Дробились и сливались и движения их, и голоса их, и тела их, и было их на самом деле четверо или сорок сороков, никто бы не смог сосчитать точно, даже если бы и имели считающие умение счета большее, чем Евклид, или Лобачевский, или царь Соломон, как никто не смог сосчитать, сколько человеков от сотворения их прошло через эту землю.
Московский лес был тих.
Берлога дышала в два пара – Емели и Деда.
Охота князя Бориса брела по сугробам, шапками задевая за ветви елей, и звери бежали, скакали, ползли, летели прочь от человеческого шума в глухомань будущих Петровок, Якиманок, Сретенок и Тверских, дабы жить далее и долее своей размеренной, спокойной, невынужденной жизнью.
Первым в след князя Бориса ступал Джан Ши.
В прошлый 1010 год месяца марта 24 дня Джан Ши, племянник Лин Бэня, правителя области Цзинь, еще находился в деревне Чжаоцюнь и думать не думал, что судьба разведет его с его учителем Се Дженем, братом знаменитого Се Бао, который был учеником Дин Дэ Суня, учителем которого был знаменитый Чжоу Тун, научившийся точному удару у Ли Юна, ученика Мэн Кана, монаха разрушенного Шаолиня, одного из немногих, в ком мастерство Шаолиня осталось в его точности и согласии с заветами школы.
Хорошо, что Джан Ши успел передать это тайное искусство своему ученику Сун Тану, который, в свою очередь, протянул линию учения Джан Ши через Ян Чуня, а тот – через своего ученика Сон Чао, и затем через Му Чуня, Гун Вана, Чжу Эня, Сунь Юна, Сунь Ли, Дай Цина, Хуа Жуя, Ли Туна, Ли Хуна и, наконец, Фан Чуна – к знаменитому Дэн Шуню, восстановившему в монастыре Шаолиня истинную школу боя Шаолиня. Но не о них сейчас речь.
Причина, по которой неожиданно для себя Джан Ши оказался в дружине двадцатилетнего ростовского князя Бориса, сына князя Владимира и греческой царевны Анны, и забрался в московскую глушь на эту медвежью охоту, была проста, а наказуема крайне.
Когда публично на площади Чжаоцюня убийца его отца У Юн, сын правителя провинции Шаньдун, смеясь, плюнул ему в лицо, Джан Ши нарушил главный закон Шаолиня.
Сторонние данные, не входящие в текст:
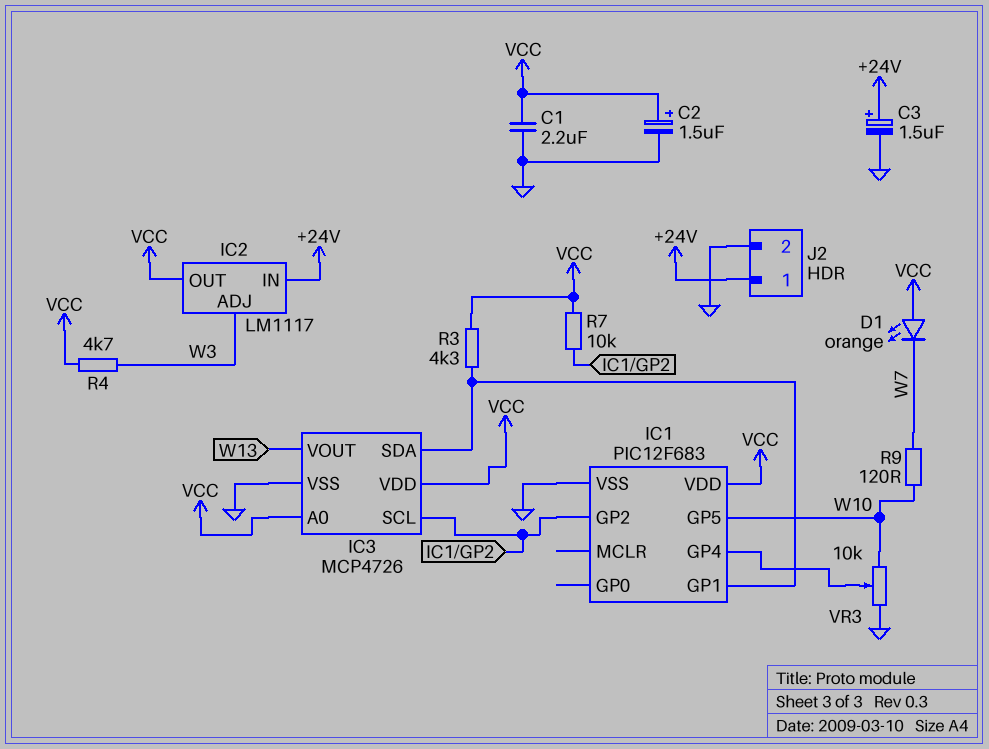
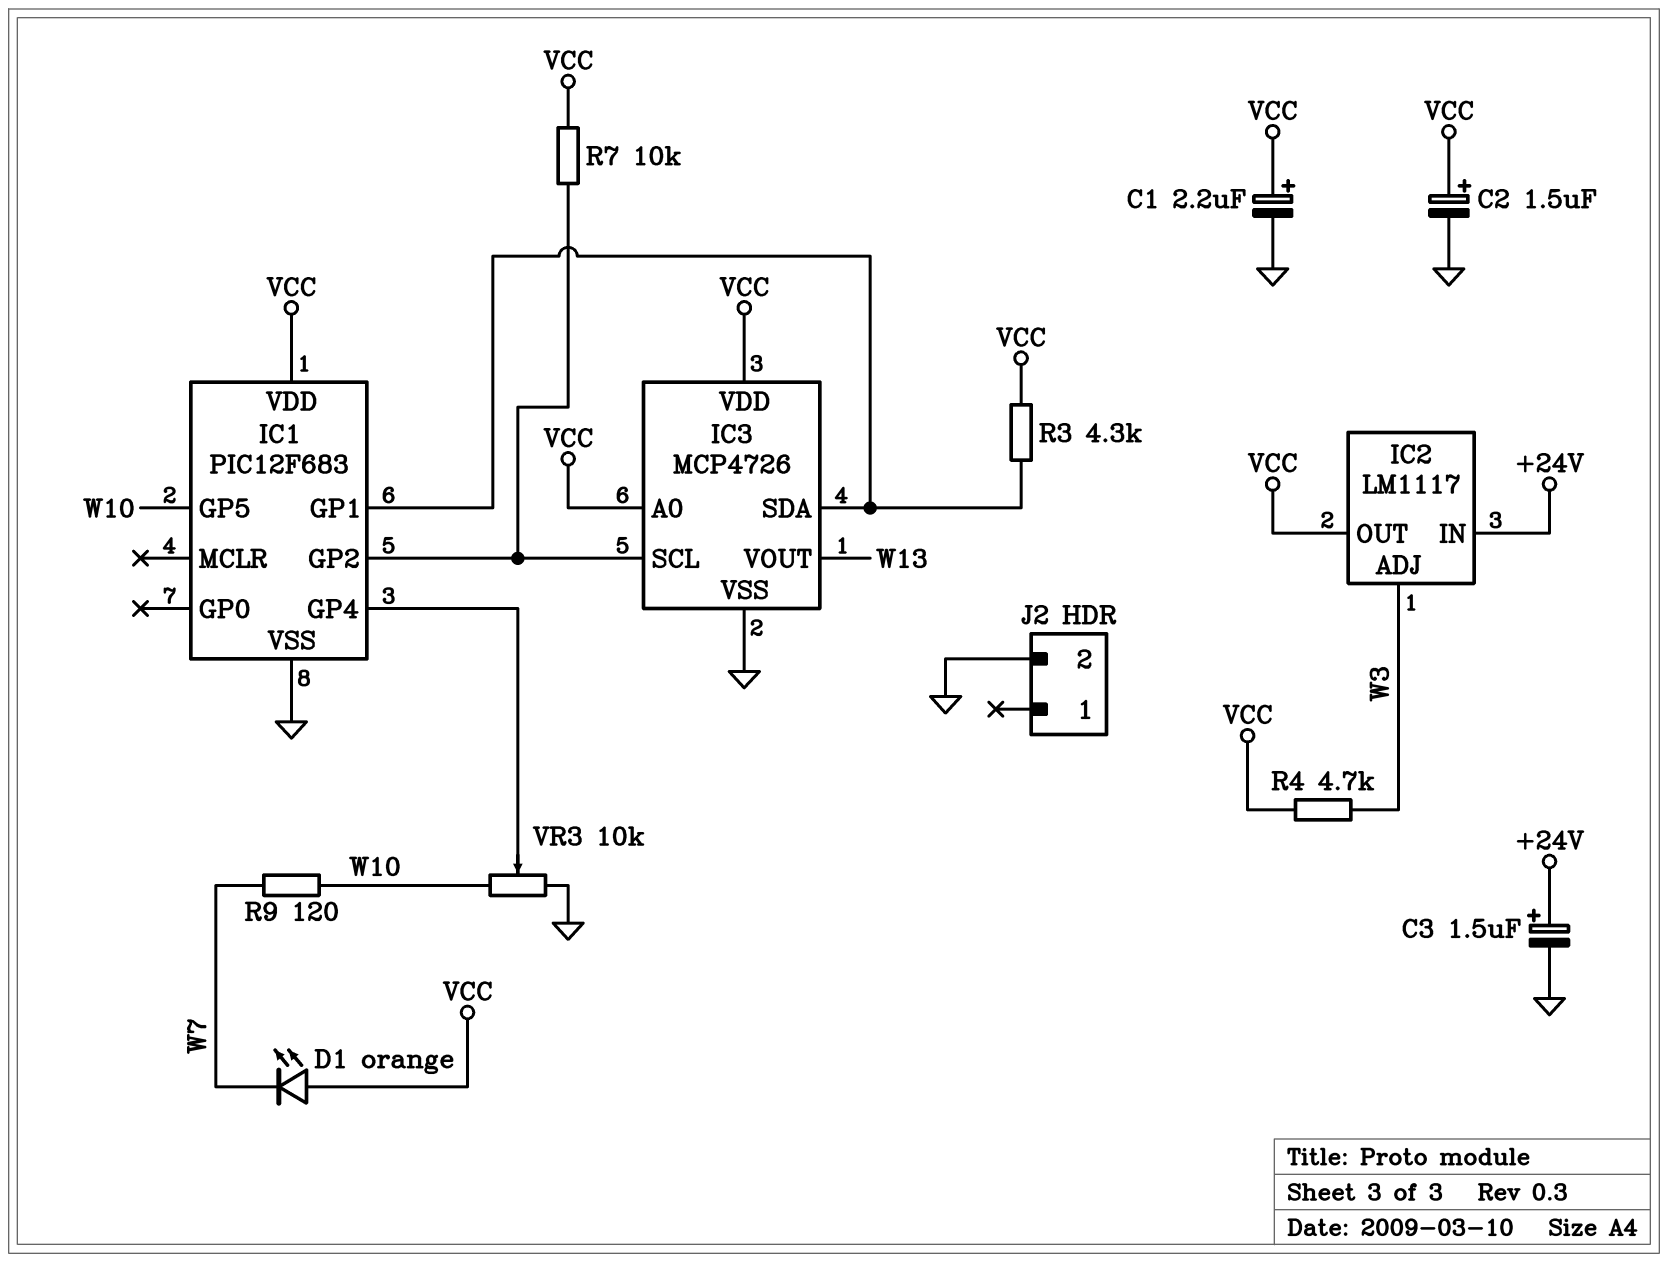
C1: 2.2uF (GND, VCC) -> 2.2uF (plus VCC, minus GND)
J2 pin 1: +24V -> none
Вместо того чтобы попросить прощения у У Юна и отойти со словами: «Простите, что встал на пути вашего плевка», он одним ударом ладони проткнул грудь У Юна и вырвал его еще живое и теплое сердце и бросил на землю раньше, чем У Юн упал.
После этого немедленно Джан Ши выпал, был вычеркнут из череды имен школы Шаолиня, связывающей эпоху Сун и эпоху Мин так крепко, словно со дня разрушения и возрождения Шаолиня не прошло ни одного дня, не случилось ни одного события и ни один новый прием не осквернил образец. Джан Ши совершил более чем грех, он нарушил не только внешний прием, но и внутренний закон жизни ученика школы Шаолиня, и потому должен был бежать не только из Чжаоцюня, но и из Поднебесной: из деревни – потому, что убил человека, а из Поднебесной – потому, что убил Бога.